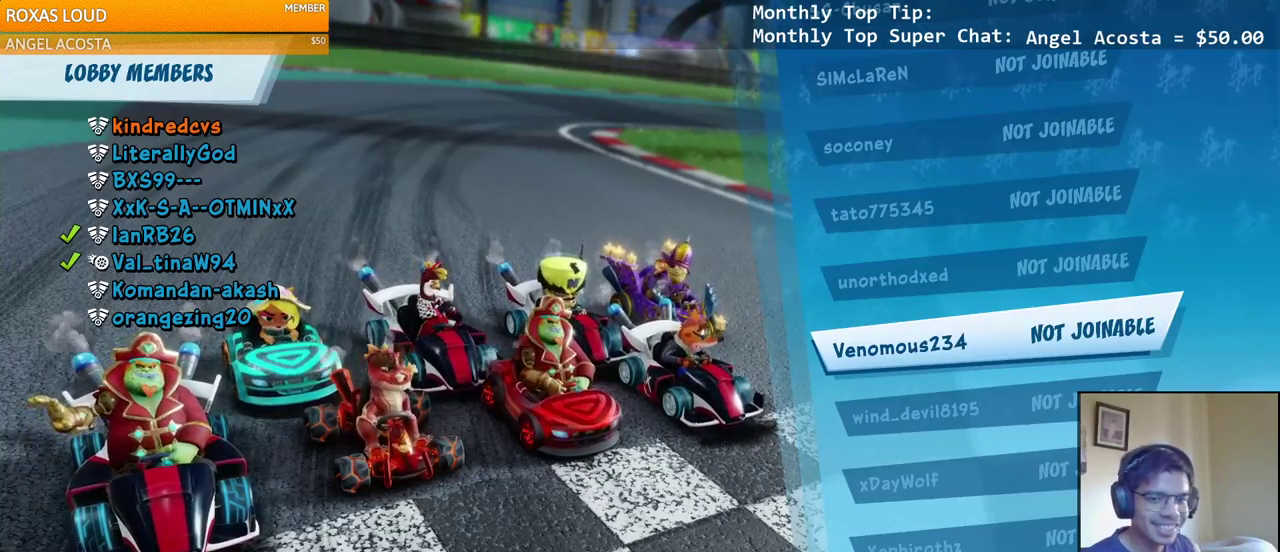
Gameplay with a controller (PlayStation layout); each line is a JSON object with the inputs held at the frame after it. "events" lists button and stick changes between this image and that frame as [ms after this image, input, new state], when the widget could be followed in between.
{"buttons": ["CROSS"], "left_stick": "center", "right_stick": "center", "events": [[417, "CROSS", "down"]]}
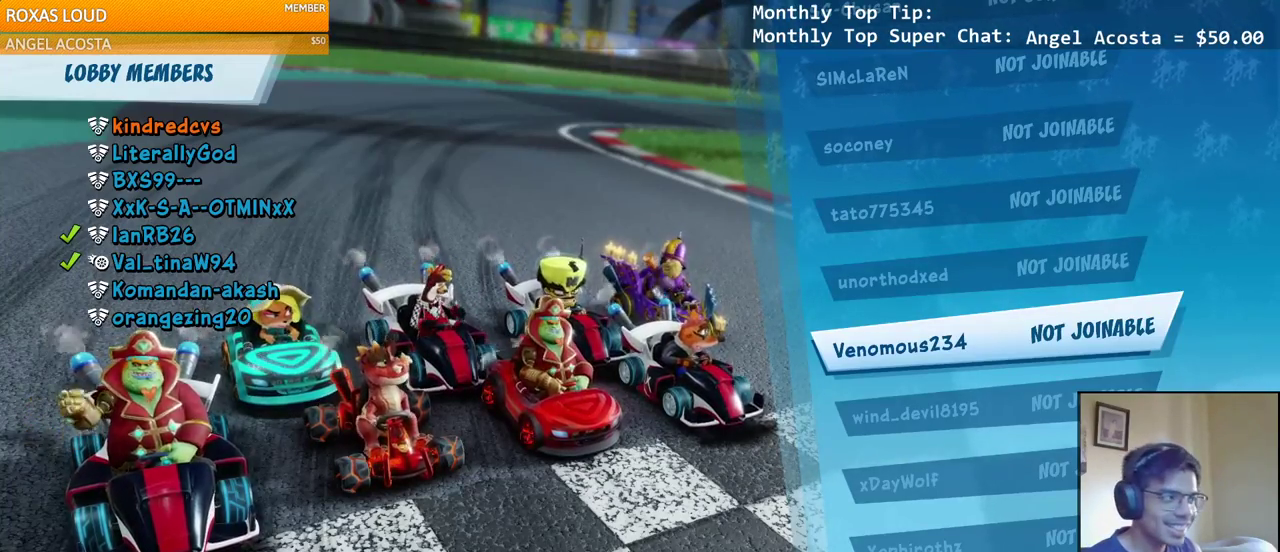
{"buttons": [], "left_stick": "center", "right_stick": "center", "events": [[83, "CROSS", "up"]]}
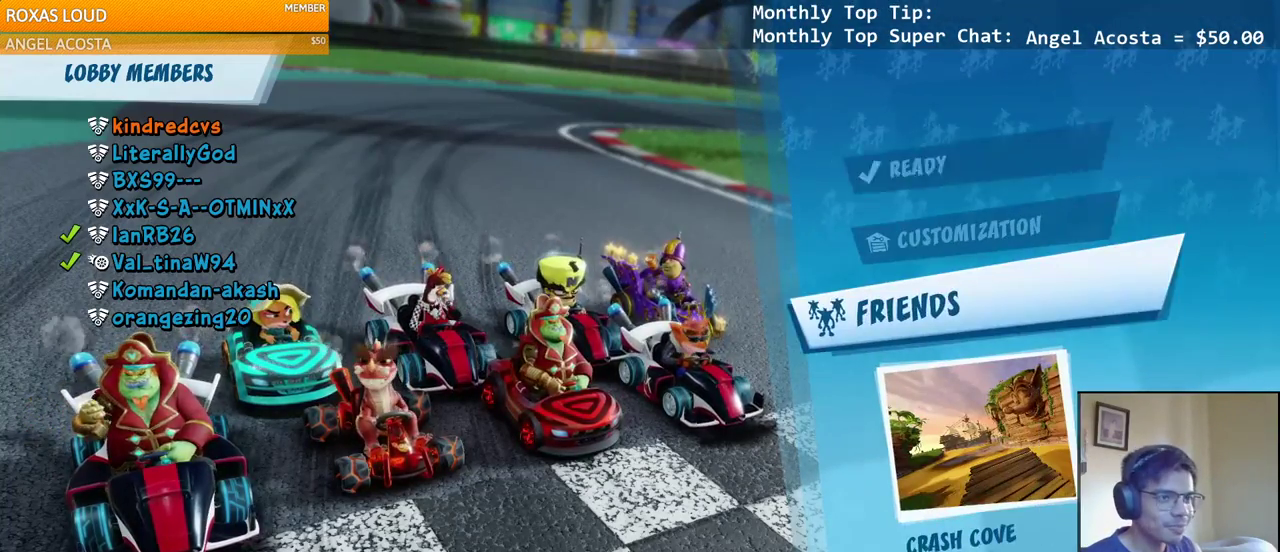
{"buttons": ["DPAD_DOWN"], "left_stick": "center", "right_stick": "center", "events": [[100, "DPAD_DOWN", "down"], [150, "DPAD_DOWN", "up"], [500, "DPAD_DOWN", "down"]]}
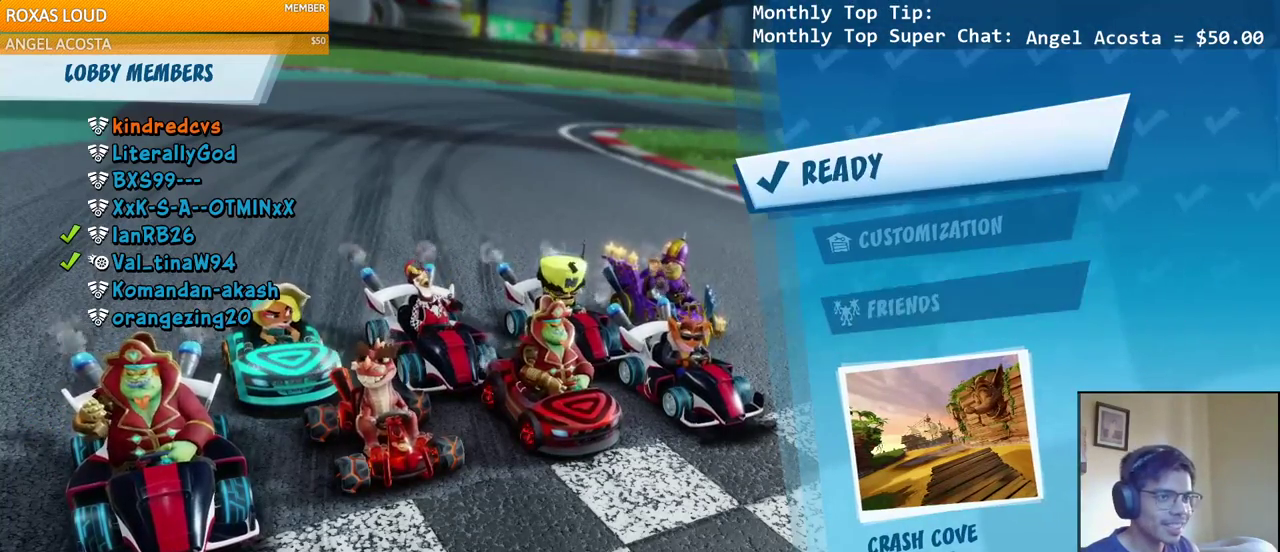
{"buttons": [], "left_stick": "center", "right_stick": "center", "events": [[83, "DPAD_DOWN", "up"], [183, "DPAD_DOWN", "down"], [267, "DPAD_DOWN", "up"], [367, "DPAD_DOWN", "down"], [467, "DPAD_DOWN", "up"]]}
==========
Whenever the string "center" occurs in a line of the entries above, copy that line.

{"buttons": ["CROSS"], "left_stick": "center", "right_stick": "center", "events": [[417, "CROSS", "down"]]}
{"buttons": [], "left_stick": "center", "right_stick": "center", "events": [[83, "CROSS", "up"]]}
{"buttons": ["DPAD_DOWN"], "left_stick": "center", "right_stick": "center", "events": [[100, "DPAD_DOWN", "down"], [150, "DPAD_DOWN", "up"], [500, "DPAD_DOWN", "down"]]}
{"buttons": [], "left_stick": "center", "right_stick": "center", "events": [[83, "DPAD_DOWN", "up"], [183, "DPAD_DOWN", "down"], [267, "DPAD_DOWN", "up"], [367, "DPAD_DOWN", "down"], [467, "DPAD_DOWN", "up"]]}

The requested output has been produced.